What's that? You need help? Your dream is mysterious, and you can't figure it out. Maybe you asked for dream guidance on an issue, and you remembered a dream, but you can't see a connection between the dream content and the question you had in your mind when you put your head on the pillow.

It's okay to ask for help. Personally, I take all the help I can get when exploring my dreams. The kind of person who can help most with a dream is someone who will give you feedback and counsel on action without taking your power away. That person does not have to be an “expert” on dreams or anything else.

Now of course, dream interpreters have been in high demand in many societies. Think of the stories of Daniel and Joseph in the Old Testament. In ancient Mesopotamia (now modern Iraq, alas), the dream interpreter was a powerful figure, often standing very close to the king. In one Mesopotamian text, the dream guide is described as “one who lies at a person's head.” This is a very interesting clue that the best dream guides in this culture were doing something very different from verbal analysis. They made it their game to try to enter the dreamer's situation and psychic space — and to speak from that place.
·····
-- REQUIRED ACTION --
Please answer from the text on dream guidance: how does one Mesopotamian text describe the dream guide? The records are separate material with no link to the text above.
·····
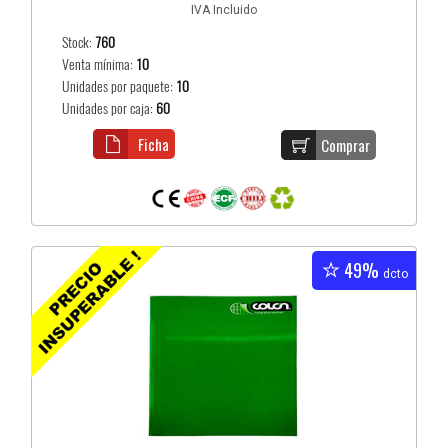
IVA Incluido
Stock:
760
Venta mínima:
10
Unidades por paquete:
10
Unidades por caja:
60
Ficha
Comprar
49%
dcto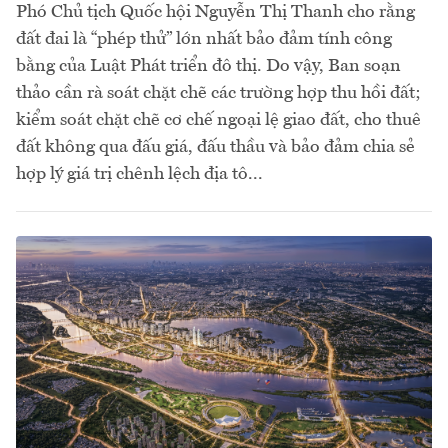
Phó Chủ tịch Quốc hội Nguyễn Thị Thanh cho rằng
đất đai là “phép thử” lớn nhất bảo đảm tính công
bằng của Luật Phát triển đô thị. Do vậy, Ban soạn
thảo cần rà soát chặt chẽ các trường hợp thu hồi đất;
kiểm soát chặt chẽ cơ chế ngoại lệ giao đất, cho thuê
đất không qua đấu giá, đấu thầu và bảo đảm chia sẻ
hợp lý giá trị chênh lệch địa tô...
·····
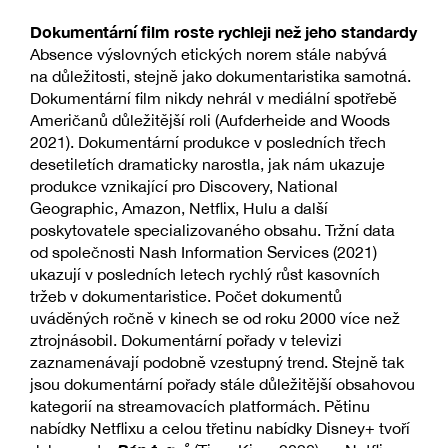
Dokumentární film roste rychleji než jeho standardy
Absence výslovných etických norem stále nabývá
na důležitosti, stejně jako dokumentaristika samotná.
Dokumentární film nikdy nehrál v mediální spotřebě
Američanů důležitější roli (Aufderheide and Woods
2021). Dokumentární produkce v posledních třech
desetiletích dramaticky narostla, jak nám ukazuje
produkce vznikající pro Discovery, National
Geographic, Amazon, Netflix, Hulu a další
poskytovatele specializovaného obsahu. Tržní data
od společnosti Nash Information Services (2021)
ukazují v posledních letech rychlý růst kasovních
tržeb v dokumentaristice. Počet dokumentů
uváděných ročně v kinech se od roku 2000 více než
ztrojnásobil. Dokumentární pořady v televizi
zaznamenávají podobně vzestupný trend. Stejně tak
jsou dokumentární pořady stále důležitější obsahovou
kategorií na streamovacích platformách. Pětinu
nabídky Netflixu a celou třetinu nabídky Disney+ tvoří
·····
-- COMPLETED EXERCISE --
As "one who lies at a person's head."